Как называются эти цветы по-ученому, вряд ли кого здесь волнует. Кияшки — цветок не очень известный, и в этом он убедился, подарив однажды на свадьбе в Москве невесте букет. Было приятно, что никто из гостей их раньше никогда не видел, а еще приятнее — встретиться с ними дней через десять в комнате молодых. Другие весенние цветы быстро завяли, а кияшки все еще сочно синели в вазе на столе, наполняя комнату ароматом, напоминающим запах ночной фиалки.

Лишь потом, порывшись в определителях, он с обидой на ботаников узнал, что кияшки у них именуются мускари, мышиным гиацинтом и даже гадючим луком.

В мае луг коричневый — поднялись на тонких стебельках тысячи и тысячи тюльпанов. Покачиваются они в задумчивости, разомлевшие под жарким уже солнцем, касаются друг друга, и кажется странным почему-то, что не стоит над лугом тихий перезвон.

К середине лета зацветает клевер, приезжает колхозный трактор с сенокосилкой, вжикают по краям луга косы в жилистых руках стариков — там из-за кочек технике не пройти. Подсыхает сено — луг пестреет бабьими сарафанами, а после сенокоса пасется на нем до глубокой осени колхозное стадо, и ничего здесь интересного не случается. Разве что уже зимой, по льду, придут сюда косули или лоси полакомиться забытым стожком сена.

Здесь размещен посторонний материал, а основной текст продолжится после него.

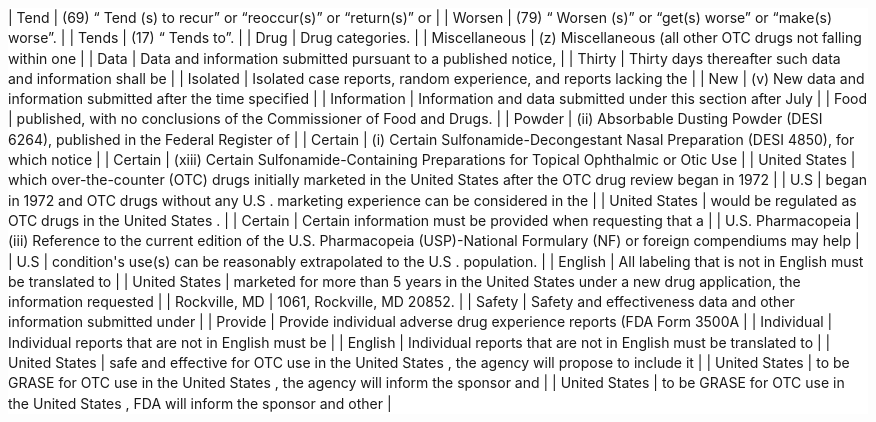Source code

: | Tend              | (69) &#8220; Tend (s) to recur&#8221; or &#8220;reoccur(s)&#8221; or &#8220;return(s)&#8221; or                                |
| Worsen            | (79) &#8220; Worsen (s)&#8221; or &#8220;get(s) worse&#8221; or &#8220;make(s) worse&#8221;.                                   |
| Tends             | (17) &#8220; Tends  to&#8221;.                                                                                                 |
| Drug              | Drug  categories.                                                                                                              |
| Miscellaneous     | (z)  Miscellaneous (all other OTC drugs not falling within one                                                                 |
| Data              | Data and information submitted pursuant to a published notice,                                                                 |
| Thirty            | Thirty days thereafter such data and information shall be                                                                      |
| Isolated          | Isolated case reports, random experience, and reports lacking the                                                              |
| New               | (v)  New data and information submitted after the time specified                                                               |
| Information       | Information and data submitted under this section after July                                                                   |
| Food              | published, with no conclusions of the Commissioner of Food  and Drugs.                                                         |
| Powder            | (ii) Absorbable Dusting  Powder (DESI 6264), published in the Federal Register of                                              |
| Certain           | (i)  Certain Sulfonamide-Decongestant Nasal Preparation (DESI 4850), for which notice                                          |
| Certain           | (xiii)  Certain Sulfonamide-Containing Preparations for Topical Ophthalmic or Otic Use                                         |
| United States     | which over-the-counter (OTC) drugs initially marketed in the United States after the OTC drug review began in 1972             |
| U.S               | began in 1972 and OTC drugs without any U.S . marketing experience can be considered in the                                    |
| United States     | would be regulated as OTC drugs in the United States .                                                                         |
| Certain           | Certain information must be provided when requesting that a                                                                    |
| U.S. Pharmacopeia | (iii) Reference to the current edition of the  U.S. Pharmacopeia (USP)-National Formulary (NF) or foreign compendiums may help |
| U.S               | condition's use(s) can be reasonably extrapolated to the U.S . population.                                                     |
| English           | All labeling that is not in  English  must be translated to                                                                    |
| United States     | marketed for more than 5 years in the United States under a new drug application, the information requested                    |
| Rockville, MD     | 1061,  Rockville, MD  20852.                                                                                                   |
| Safety            | Safety and effectiveness data and other information submitted under                                                            |
| Provide           | Provide individual adverse drug experience reports (FDA Form 3500A                                                             |
| Individual        | Individual reports that are not in English must be                                                                             |
| English           | Individual reports that are not in  English  must be translated to                                                             |
| United States     | safe and effective for OTC use in the United States , the agency will propose to include it                                    |
| United States     | to be GRASE for OTC use in the United States , the agency will inform the sponsor and                                          |
| United States     | to be GRASE for OTC use in the United States , FDA will inform the sponsor and other                                           |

Впрочем, так было. Было совсем недавно. Сейчас редко разливается Донец, выпивают его Харьков и Донбасс. Но скоро подойдет к Донцу днепровская вода, ее, быть может, станет вдоволь, — и тогда снова будут весенние разливы и снова после них зацветут на лугу исчезающие ныне кияшки и тюльпаны.

Луг этот удивительный. Не только своей былой красотой…

Если бы в камне или металле было принято отмечать заслуги наших полей, лесов, рек, гор, растений и животных за верную службу нам, службу бескорыстную и нечестолюбивую, то он, пожалуй, мог удостоиться такой чести. На памятнике том можно было сделать такую надпись: «За скороду 1947 года».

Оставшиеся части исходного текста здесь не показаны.